Volvió a casa en coche él solo, y en la radio las noticias no eran buenas. Dos días antes se habían producido «disturbios por Rushdie» frente al Centro Cultural de Estados Unidos en Islamabad, Pakistán. (No estaba claro por qué consideraban a Estados Unidos responsable de Los versos satánicos). La policía había abierto fuego contra la multitud y el resultado era de cinco muertos y sesenta heridos. Los manifestantes llevaban pancartas donde se leía: RUSHDIE, ESTÁS MUERTO. Ahora el peligro se había multiplicado enormemente debido al edicto iraní. El ayatolá Jomeini no era sólo un clérigo poderoso. Era un jefe de Estado que ordenaba el asesinato de un ciudadano de otro Estado, sobre quien no tenía jurisdicción; y disponía de asesinos a su servicio, que ya habían sido utilizados antes contra los «enemigos» de la revolución iraní, incluidos los enemigos radicados fuera de Irán. Había otra palabra nueva que debía aprender. Acababan de decirla por la radio: extraterritorialidad. También conocida como terrorismo patrocinado por un Estado. Voltaire dijo en una ocasión que para un escritor era buena idea vivir cerca de una frontera internacional, y así, si encolerizaba a hombres poderosos, podía escabullirse al otro lado de la línea de demarcación y ponerse a salvo. El propio Voltaire abandonó Francia para instalarse en Inglaterra después de ofender a un aristócrata, el Chevalier de Rohan, y permaneció siete años en el exilio. Pero vivir en un país distinto de aquél donde se hallaban los perseguidores de uno ya no era seguro.
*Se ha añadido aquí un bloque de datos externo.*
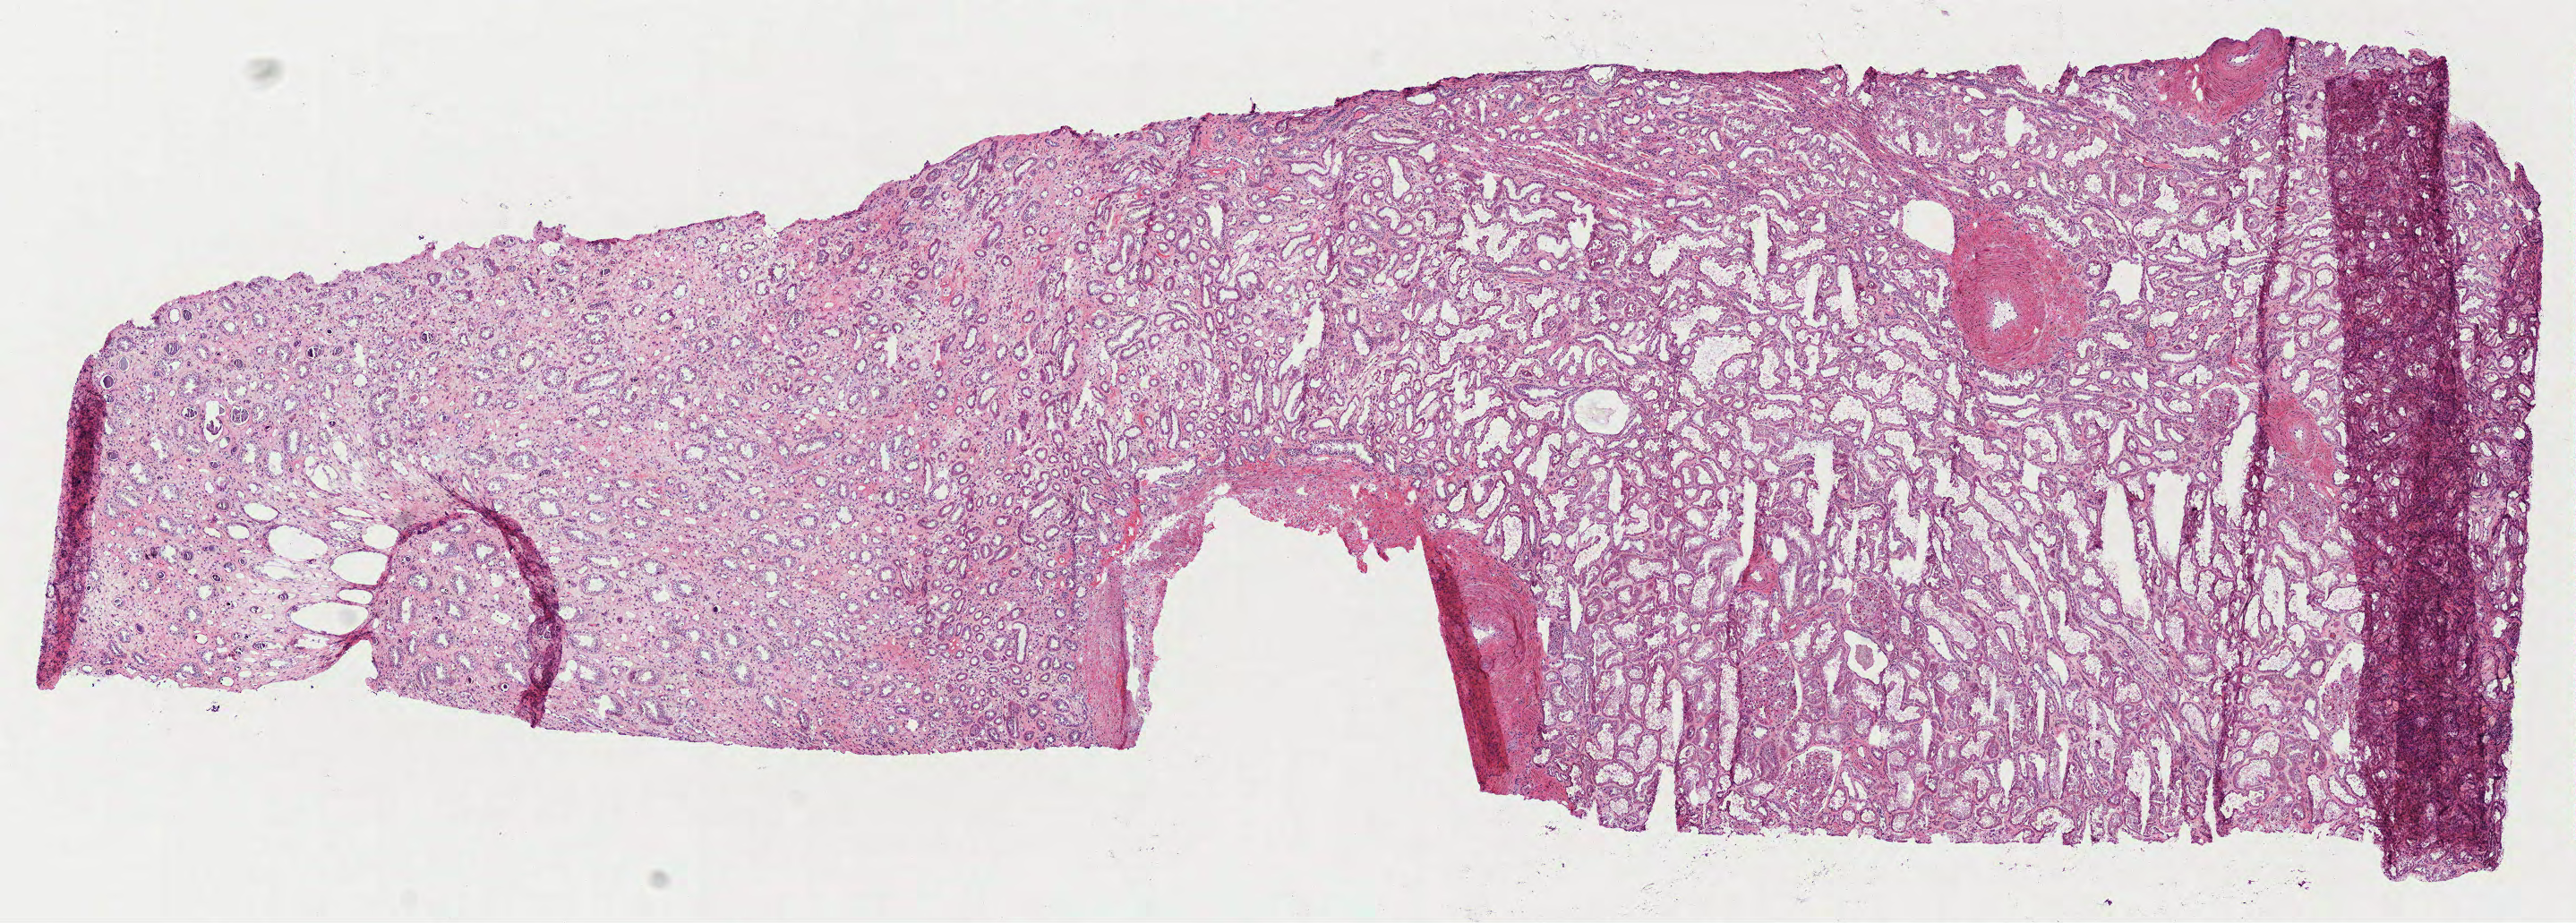
H&E-stained whole-slide image, shown as a low-resolution overview of the whole scanned area (about 11.6 x 4.2 mm, slide scanned at 40x), frozen section from the top of the tissue portion, kidney, solid tissue normal (non-tumour tissue) sample. Patient: male, age at initial diagnosis 63 years.
This section: solid tissue normal (non-tumour) sample from the same patient. Patient diagnosis: Papillary adenocarcinoma, NOS.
Ahora existía la acción extraterritorial. En otras palabras, venían a por ti.
En Lonsdale Square la noche era fría, oscura y despejada. Había dos policías en la plaza. Cuando él se apeó del coche, simularon no darse cuenta. Patrullaban en la zona, vigilando la calle cerca del piso, cien metros en ambas direcciones, y él oyó sus pasos incluso después de entrar. En medio de ese silencio roto por los pasos, cayó en la cuenta de que ya no entendía su vida, ni en qué se había convertido, y por segunda vez ese día pensó que quizá ya no quedara gran cosa de la vida que entender. Pauline se marchó a su casa y Marianne se acostó temprano. Era un día para olvidar. Era un día para recordar. Se metió en la cama junto a su mujer y ella se volvió hacia él y se abrazaron, rígidos, como la pareja infelizmente casada que eran. Luego, cada uno por su cuenta, absortos en sus respectivos pensamientos, fueron incapaces de conciliar el sueño.
Pasos. Invierno. Un ala negra agitándose en un trepador. Comunico al orgulloso pueblo musulmán del mundo, ristle-te, rostle-te, mo, mo, mo. Que los ejecuten allí donde los encuentren. Ristle-te, rostle-te, hey bombosity, knickety-knackety, retroquo-quality, willoby-wallaby, mo, mo, mo.